The youth room at the library is perhaps the most used space in the building, with 1,309 children and parents attended programs during the month of April led by Children’s Librarian Jackie VanHorsen.
“Then, 889 of those 1,309 actually went through the children’s room in the month of April,” Wellnitz said. “That youth room is very, very loved and it looks like it. We’ve even had comments from our Friends (of the Library) group that the youth room looks shabby.
“With those kinds of numbers, we can’t accommodate — it’s not safe to accommodate — such high numbers,” she added.
Average daily attendance at the library tops more than 350 patrons, which Wellnitz called “fantastic.”
With the recent reinvigoration of the Friends of the Nobles County Library group, and the discussion back on the table for Nobles County Commissioners, Wellnitz now hopes to take plans for new the facility to the next level — raising funds.

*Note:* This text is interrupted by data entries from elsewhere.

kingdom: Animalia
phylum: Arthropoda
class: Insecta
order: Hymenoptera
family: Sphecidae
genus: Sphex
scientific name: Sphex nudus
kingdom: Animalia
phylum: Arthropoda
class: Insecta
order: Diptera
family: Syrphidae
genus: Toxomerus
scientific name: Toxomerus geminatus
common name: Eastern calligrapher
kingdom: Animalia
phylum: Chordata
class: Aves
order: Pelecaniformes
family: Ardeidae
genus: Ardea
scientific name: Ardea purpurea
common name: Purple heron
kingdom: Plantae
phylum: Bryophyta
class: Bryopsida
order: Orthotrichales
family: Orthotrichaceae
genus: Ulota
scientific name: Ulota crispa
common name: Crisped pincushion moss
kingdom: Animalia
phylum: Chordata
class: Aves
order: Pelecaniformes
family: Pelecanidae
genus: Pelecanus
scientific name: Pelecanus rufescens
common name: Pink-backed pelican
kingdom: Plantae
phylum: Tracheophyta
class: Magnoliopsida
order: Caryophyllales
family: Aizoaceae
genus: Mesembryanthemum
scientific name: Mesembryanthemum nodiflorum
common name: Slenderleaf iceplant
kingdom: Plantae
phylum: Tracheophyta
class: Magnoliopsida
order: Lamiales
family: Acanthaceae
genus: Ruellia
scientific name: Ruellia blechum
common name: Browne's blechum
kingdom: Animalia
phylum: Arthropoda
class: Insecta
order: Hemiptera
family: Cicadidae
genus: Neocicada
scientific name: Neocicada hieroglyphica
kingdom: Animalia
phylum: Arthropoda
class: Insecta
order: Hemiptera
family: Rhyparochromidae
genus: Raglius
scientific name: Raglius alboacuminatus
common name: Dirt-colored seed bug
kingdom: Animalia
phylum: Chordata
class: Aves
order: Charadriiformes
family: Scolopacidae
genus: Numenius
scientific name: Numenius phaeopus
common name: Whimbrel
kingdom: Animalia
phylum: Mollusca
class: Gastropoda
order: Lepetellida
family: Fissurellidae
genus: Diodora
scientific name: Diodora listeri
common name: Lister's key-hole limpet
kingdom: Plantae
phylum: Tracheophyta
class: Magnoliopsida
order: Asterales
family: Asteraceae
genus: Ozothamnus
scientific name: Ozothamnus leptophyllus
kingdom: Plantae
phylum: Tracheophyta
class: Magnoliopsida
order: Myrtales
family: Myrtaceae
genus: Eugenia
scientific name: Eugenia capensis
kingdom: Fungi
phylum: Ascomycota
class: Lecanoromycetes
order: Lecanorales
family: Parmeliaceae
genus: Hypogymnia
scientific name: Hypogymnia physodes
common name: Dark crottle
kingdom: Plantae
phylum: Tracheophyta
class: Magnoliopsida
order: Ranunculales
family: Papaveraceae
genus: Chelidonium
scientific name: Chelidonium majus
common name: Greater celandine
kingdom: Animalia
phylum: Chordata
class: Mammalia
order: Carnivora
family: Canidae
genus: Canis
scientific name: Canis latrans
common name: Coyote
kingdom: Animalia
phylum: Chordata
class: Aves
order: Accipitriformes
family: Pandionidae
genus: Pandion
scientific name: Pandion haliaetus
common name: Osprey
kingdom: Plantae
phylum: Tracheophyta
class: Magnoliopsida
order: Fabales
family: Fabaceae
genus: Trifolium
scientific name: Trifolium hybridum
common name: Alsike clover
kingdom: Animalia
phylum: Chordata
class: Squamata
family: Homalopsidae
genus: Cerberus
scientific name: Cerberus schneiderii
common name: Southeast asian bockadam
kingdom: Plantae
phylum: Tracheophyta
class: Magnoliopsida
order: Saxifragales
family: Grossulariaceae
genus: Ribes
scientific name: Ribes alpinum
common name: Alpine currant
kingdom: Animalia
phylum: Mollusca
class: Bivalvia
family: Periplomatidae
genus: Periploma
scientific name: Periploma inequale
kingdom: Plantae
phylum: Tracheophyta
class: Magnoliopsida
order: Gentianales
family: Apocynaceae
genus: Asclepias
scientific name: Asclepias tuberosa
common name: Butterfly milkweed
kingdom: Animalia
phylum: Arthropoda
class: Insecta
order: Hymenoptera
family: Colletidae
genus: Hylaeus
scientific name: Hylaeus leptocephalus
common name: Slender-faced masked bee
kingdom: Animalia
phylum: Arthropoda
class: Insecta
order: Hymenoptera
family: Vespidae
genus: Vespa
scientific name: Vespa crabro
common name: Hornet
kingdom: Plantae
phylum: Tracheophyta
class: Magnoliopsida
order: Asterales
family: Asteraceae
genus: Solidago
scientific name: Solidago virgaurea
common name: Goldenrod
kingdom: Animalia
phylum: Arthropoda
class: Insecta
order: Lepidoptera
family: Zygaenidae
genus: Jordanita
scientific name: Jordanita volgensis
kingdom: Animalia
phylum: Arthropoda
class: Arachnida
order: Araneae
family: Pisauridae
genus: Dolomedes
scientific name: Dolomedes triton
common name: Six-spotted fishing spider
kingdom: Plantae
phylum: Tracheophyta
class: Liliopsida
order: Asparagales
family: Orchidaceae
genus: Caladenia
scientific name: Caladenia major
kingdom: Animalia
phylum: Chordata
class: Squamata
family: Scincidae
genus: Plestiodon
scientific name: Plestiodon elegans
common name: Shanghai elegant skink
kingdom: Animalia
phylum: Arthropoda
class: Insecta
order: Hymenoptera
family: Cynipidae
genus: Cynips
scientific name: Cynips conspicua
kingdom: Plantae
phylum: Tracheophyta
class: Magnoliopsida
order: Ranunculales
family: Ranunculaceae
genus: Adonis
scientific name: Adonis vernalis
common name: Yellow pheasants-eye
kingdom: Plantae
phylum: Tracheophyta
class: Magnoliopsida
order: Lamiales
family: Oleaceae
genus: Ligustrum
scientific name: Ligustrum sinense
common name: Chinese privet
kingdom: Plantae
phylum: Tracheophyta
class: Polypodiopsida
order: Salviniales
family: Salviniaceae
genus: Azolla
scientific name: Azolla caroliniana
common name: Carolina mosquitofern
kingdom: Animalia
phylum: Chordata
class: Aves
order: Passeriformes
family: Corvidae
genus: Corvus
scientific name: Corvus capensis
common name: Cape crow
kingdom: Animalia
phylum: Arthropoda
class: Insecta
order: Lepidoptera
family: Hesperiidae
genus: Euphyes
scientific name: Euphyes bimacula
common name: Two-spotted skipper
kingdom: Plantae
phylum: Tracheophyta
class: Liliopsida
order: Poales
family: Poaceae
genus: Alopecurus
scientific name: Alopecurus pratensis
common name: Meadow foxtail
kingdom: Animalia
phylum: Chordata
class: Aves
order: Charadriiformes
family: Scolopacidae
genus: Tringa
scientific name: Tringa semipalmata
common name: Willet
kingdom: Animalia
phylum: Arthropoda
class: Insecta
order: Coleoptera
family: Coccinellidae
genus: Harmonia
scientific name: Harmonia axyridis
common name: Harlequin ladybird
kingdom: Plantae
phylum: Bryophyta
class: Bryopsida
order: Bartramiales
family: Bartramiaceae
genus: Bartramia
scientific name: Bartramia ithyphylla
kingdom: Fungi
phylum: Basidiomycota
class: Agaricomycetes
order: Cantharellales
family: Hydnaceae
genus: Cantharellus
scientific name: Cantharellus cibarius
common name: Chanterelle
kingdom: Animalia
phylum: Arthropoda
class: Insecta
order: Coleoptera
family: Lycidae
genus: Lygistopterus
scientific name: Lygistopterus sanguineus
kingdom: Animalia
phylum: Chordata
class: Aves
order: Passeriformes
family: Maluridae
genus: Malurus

On Tuesday, Wellnitz and Plum Creek Library executive director Mark Ranum will meet with members of the Southwest Initiative Foundation to seek approval for a library foundation to be created under the umbrella of the Worthington Area Foundation.
In mid-May, the two, along with Nobles County Commissioners David Benson and Diane Thier, had a positive meeting with Worthington Area Foundation board members.
“The Worthington Area Foundation was supportive of being under their umbrella … but they highly encouraged us to begin with SWIF and map out the plan,” Wellnitz said.
The idea to develop a foundation to raise money stemmed from some of Wellnitz’s meetings with local groups and organizations about the vision for a new library.
“People would ask, if they wanted to donate money, if there was an account set up,” she said. “There has never been a serious attempt at generating funds for a new library in Nobles County.”
Gaining approval to develop a library foundation under the umbrella of the Worthington Area Foundation would be “much cheaper and simpler” than starting at the ground floor, Wellnitz explained, adding, “We really see it as a win-win.”
If Wellnitz gets the approval she seeks from SWIF, she’d like to see the library foundation established within a month.
Money given to the entity would be used to help purchase the property, as well as build the new library, but Wellnitz said they intend to do more than just wait for donations.
“We have hundreds of ideas for fundraising,” she said. “We’re having to go one step at a time. Once we get the legalities of establishing the foundation over and done with, then we will focus on the fundraising piece.”
Even after the building is funded, Wellnitz envisions keeping the foundation in place.
“We’re going to need a large amount of funds,” she said.
Wellnitz said the public understands the necessity for an updated facility, and it isn’t just because of the lack of space in the youth room. The computer area is always busy.
“We are assisting with online applications, government documents for our minority groups, airline tickets are being printed — it just runs the gamut, and kids are working on school projects,” she explained. “The staff just bends over backwards to help anybody.”